When I was awake in the night, I thought about how hard it will be to find a way to adjust to what’s coming after we are all vaccinated and this virus has been at least managed if not overcome. I was thinking of occasions, how we will anticipate them, acknowledge them, celebrate them. I remember the virtual clinking of glasses as my family “met” for a glass of Christmas cheer, each in our house, children filling the screens of our phones, the delays in both speaking and hearing. The birthdays as we sang into the wires, the dark days at the end of January when we might have said to ourselves, Let’s go to Portugal.
And what is coming? We are hoping to see our children this summer. We will be our small village, a fire for the evenings, swims in early morning before the crowds arrive, talking late into the night while the stars fill the sky. Will I remember how it feels to hold a child on my lap, will the slight panic I feel now when I see someone approach me in a public place, before I recognize their eyes, their voice, will that panic disappear as I realize it’s an old friend? The other day, shopping, someone stopped me and for a minute I wanted to run away until I realized it was a woman I’ve known for more than 30 years. I knew it was you by your eyes, she said, but I didn’t recognize her until I heard her say her name. Say her name. Say yours, mine. We haven’t lost those. Not yet.

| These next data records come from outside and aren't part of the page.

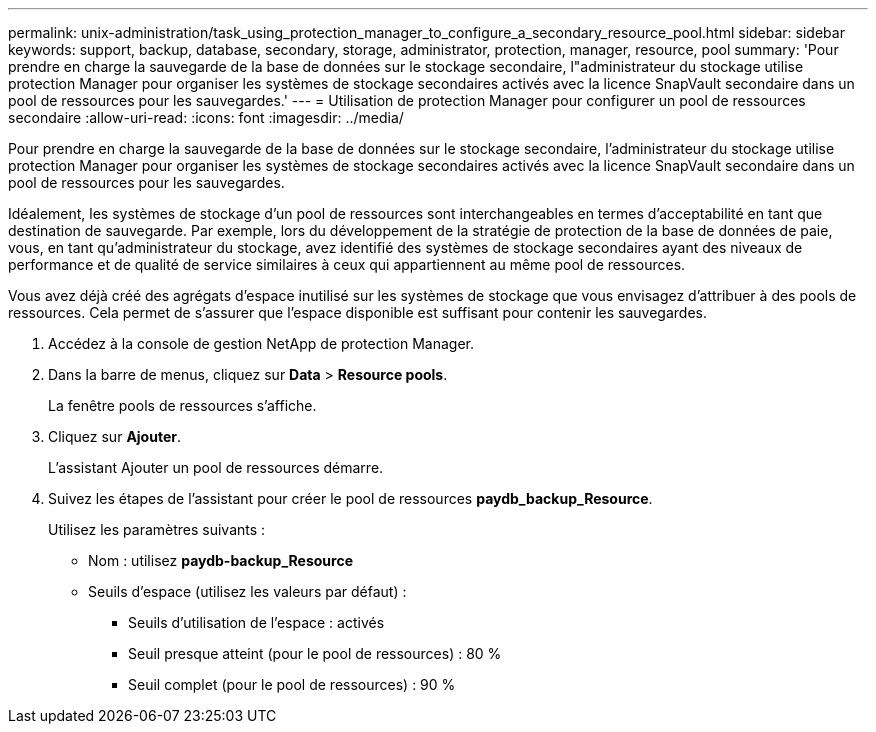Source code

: ---
permalink: unix-administration/task_using_protection_manager_to_configure_a_secondary_resource_pool.html 
sidebar: sidebar 
keywords: support, backup, database, secondary, storage, administrator, protection, manager, resource, pool 
summary: 'Pour prendre en charge la sauvegarde de la base de données sur le stockage secondaire, l"administrateur du stockage utilise protection Manager pour organiser les systèmes de stockage secondaires activés avec la licence SnapVault secondaire dans un pool de ressources pour les sauvegardes.' 
---
= Utilisation de protection Manager pour configurer un pool de ressources secondaire
:allow-uri-read: 
:icons: font
:imagesdir: ../media/


[role="lead"]
Pour prendre en charge la sauvegarde de la base de données sur le stockage secondaire, l'administrateur du stockage utilise protection Manager pour organiser les systèmes de stockage secondaires activés avec la licence SnapVault secondaire dans un pool de ressources pour les sauvegardes.

Idéalement, les systèmes de stockage d'un pool de ressources sont interchangeables en termes d'acceptabilité en tant que destination de sauvegarde. Par exemple, lors du développement de la stratégie de protection de la base de données de paie, vous, en tant qu'administrateur du stockage, avez identifié des systèmes de stockage secondaires ayant des niveaux de performance et de qualité de service similaires à ceux qui appartiennent au même pool de ressources.

Vous avez déjà créé des agrégats d'espace inutilisé sur les systèmes de stockage que vous envisagez d'attribuer à des pools de ressources. Cela permet de s'assurer que l'espace disponible est suffisant pour contenir les sauvegardes.

. Accédez à la console de gestion NetApp de protection Manager.
. Dans la barre de menus, cliquez sur *Data* > *Resource pools*.
+
La fenêtre pools de ressources s'affiche.

. Cliquez sur *Ajouter*.
+
L'assistant Ajouter un pool de ressources démarre.

. Suivez les étapes de l'assistant pour créer le pool de ressources *paydb_backup_Resource*.
+
Utilisez les paramètres suivants :

+
** Nom : utilisez *paydb-backup_Resource*
** Seuils d'espace (utilisez les valeurs par défaut) :
+
*** Seuils d'utilisation de l'espace : activés
*** Seuil presque atteint (pour le pool de ressources) : 80 %
*** Seuil complet (pour le pool de ressources) : 90 %





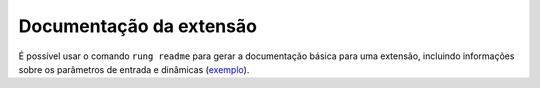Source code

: .. _readme:

========================
Documentação da extensão
========================

É possível usar o comando ``rung readme`` para gerar a documentação básica
para uma extensão, incluindo informações sobre os parâmetros de entrada e
dinâmicas (exemplo_).

.. _exemplo: https://github.com/rung-extensions/stock-exchange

John’s had an invitation to launch the book of his poems recently translated into Czech. Where? In Ostrava, a city we loved when we visited in 2012. Will it be safe to travel in October, will a man with two new hips but a damaged foot step off the airplane to read his poems in English while the wonderful young man who translated them reads them in Czech, the languages balancing in the air like the windchimes the book is named for? Will we leave, will we return, will the borders graciously open, will I stop waking in the night in panic, sleep deeply again, set the table for 12. Or 18.
On Wednesday, late afternoon, I was walking around a corner of the upper deck to come in after planting out yet more tomatoes (and honestly, if you live near me, please take a few plants?), and I stopped to look west. Everything in bloom, the robins just resuming their beautiful chorus, begun at dawn, and the hummingbirds darting into the orchid cactii spilling out of their hanging pots. There is this. Still this.
Here is the puffed world expansive
as the air come sidling, glancing
home to itself at a porch corner
thinly, briefly, just under the eaves.